Consumidor

Comissão obriga shoppings a divulgar determinação sobre lojista mostrar preços

21/08/2017 - 14:32  

Billy Boss/Câmara dos Deputados
Descerramento de foto em homenagem ao Presidente da Comissão do Esporte, em 2015, dep. Márcio Marinho (PRB/ BA)
A fim de orientar o consumidor, Marinho optou por exigir do shopping a colocação de placas

A Comissão de Defesa do Consumidor aprovou proposta que obriga a entidade responsável pela administração de shopping ou centro de compras a afixar placas informando da obrigatoriedade legal do lojista de informar ao consumidor os preços de produtos e serviços.

O texto aprovado é o substitutivo do relator, deputado Márcio Marinho (PRB-BA), ao Projeto de Lei 2305/15, do deputado Vinicius Carvalho (PRB-SP). O projeto original atribui responsabilidade solidária à entidade responsável pela administração de shopping ou centro de compras pelo descumprimento, pelo lojista, da legislação que disciplina a oferta e as formas de afixação de preços para o consumidor.

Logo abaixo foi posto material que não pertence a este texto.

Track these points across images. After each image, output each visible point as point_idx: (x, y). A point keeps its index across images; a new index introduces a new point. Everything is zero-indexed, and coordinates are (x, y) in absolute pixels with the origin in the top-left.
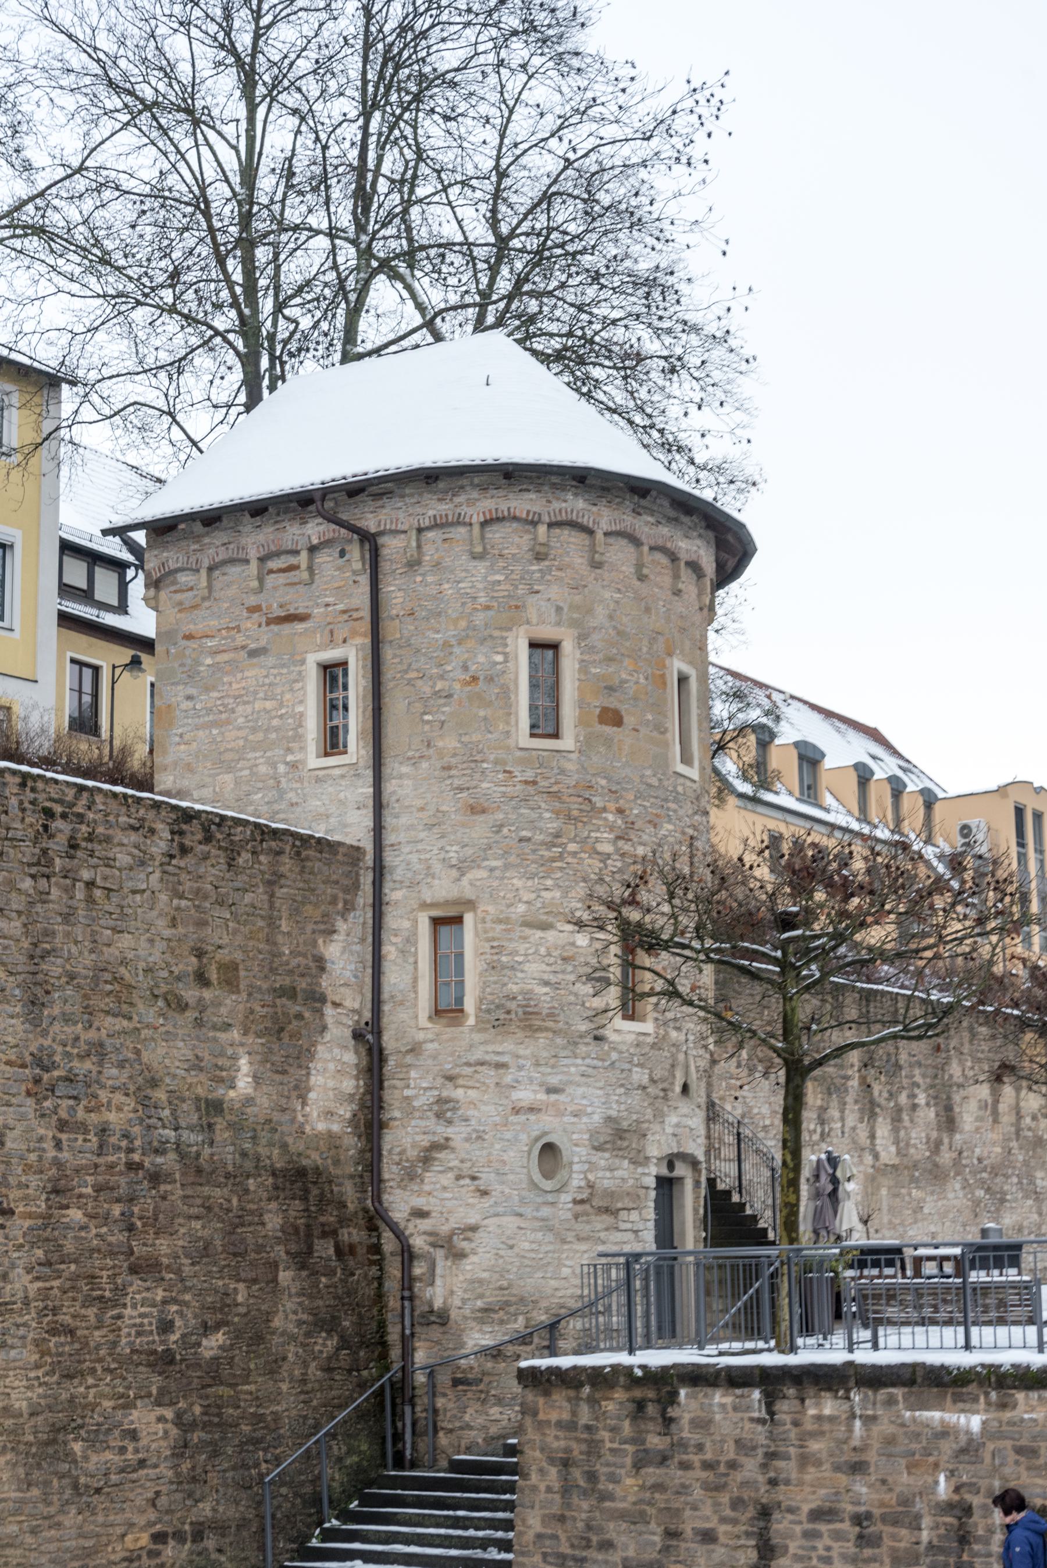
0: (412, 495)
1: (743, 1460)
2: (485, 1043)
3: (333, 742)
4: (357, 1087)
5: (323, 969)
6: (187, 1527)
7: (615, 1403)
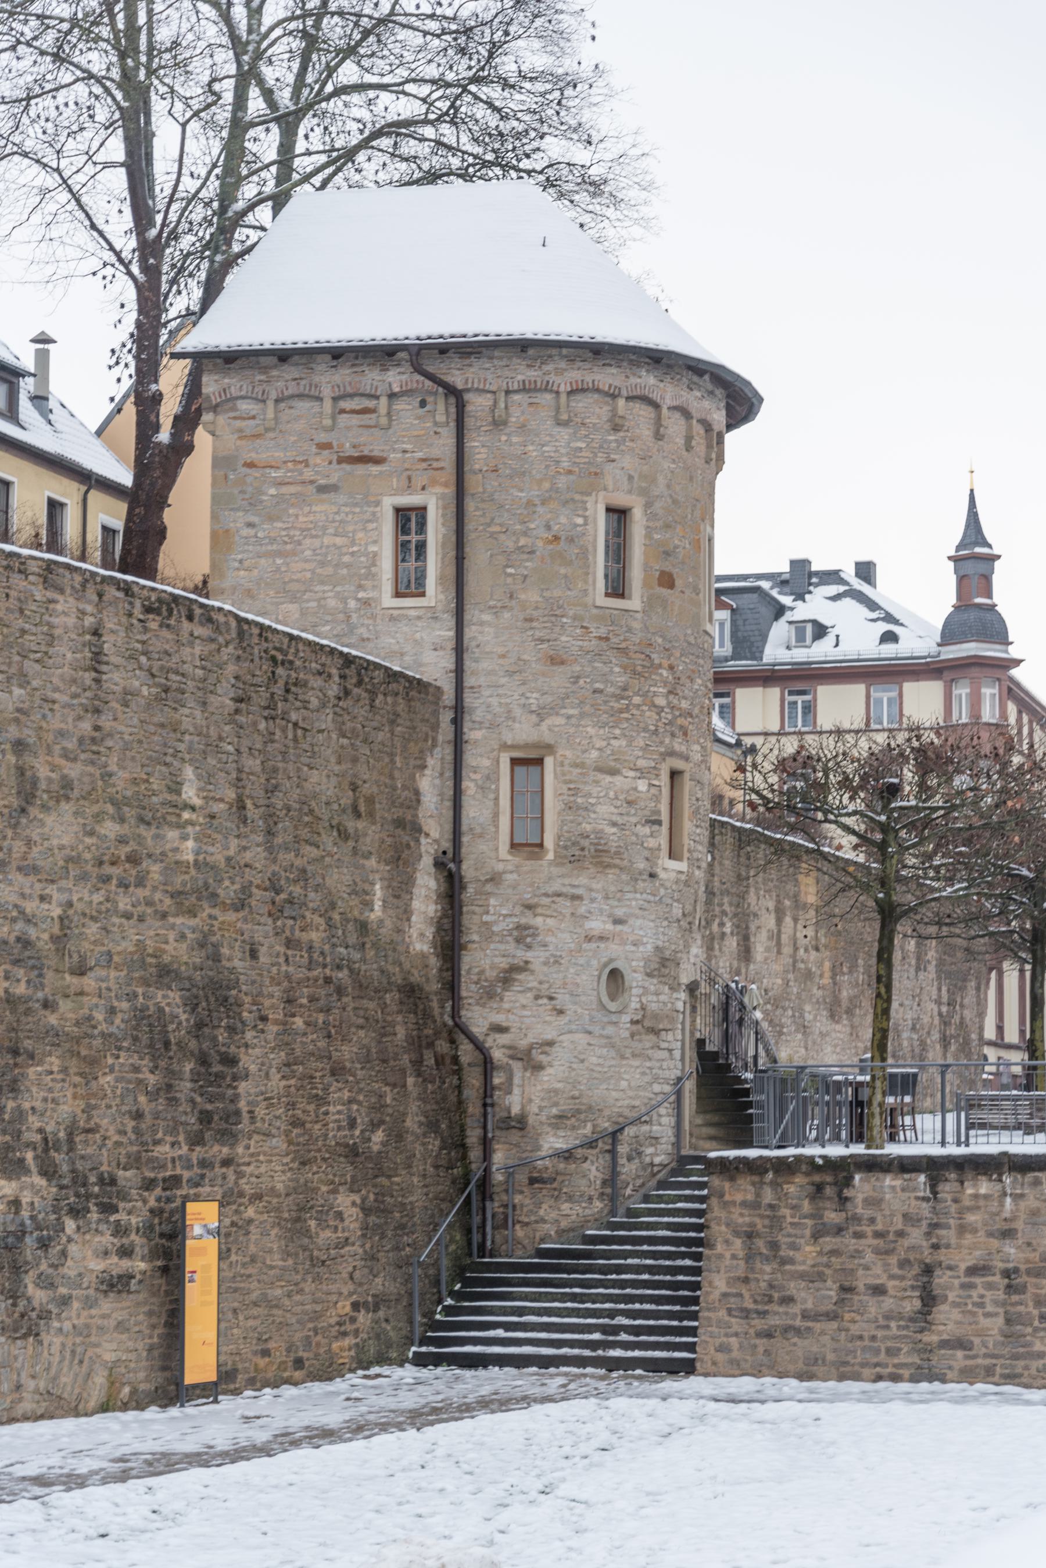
0: (501, 358)
1: (909, 1229)
2: (562, 876)
3: (409, 586)
4: (436, 911)
5: (418, 801)
6: (370, 1299)
7: (796, 1187)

Já o substitutivo prevê que as placas informativas deverão ser afixadas em locais de intenso fluxo de pessoas, com fácil e clara identificação do dever legal do lojista de cumprir a Lei 10.962/04, que trata da oferta e as formas de afixação de preços de produtos e serviços para o consumidor.

Normas
Conforme a proposta, o texto das placas deverá o seguinte: “O lojista é responsável pela afixação, em vitrines, do preço à vista de produtos e serviços em caracteres legíveis e, nas hipóteses de financiamento ou parcelamento, deverão ser discriminados: o valor total a ser pago com o financiamento; o número, periodicidade e valor das prestações; juros e acréscimos. A não observância do disposto configura infração ao direito do consumidor e deve ser notificada ao Disque Procon 151.”

Ainda segundo o texto aprovado, a distância entre duas placas consecutivas deverá ser de no máximo 15,0 m; e o comprimento deverá ser de 60 cm a 80 cm.

O não atendimento das medidas pelo shopping configurará infração ao direito básico do consumidor à informação adequada e clara sobre os diferentes produtos e serviços, sujeitando o infrator às penalidades previstas no Código de Defesa do Consumidor (Lei 8.078/90), que vão de multa à interdição do estabelecimento.

Tramitação
A proposta ainda será analisada, em caráter conclusivo, pelas comissões de Desenvolvimento Econômico, Indústria e Comércio; e de Constituição e Justiça e de Cidadania.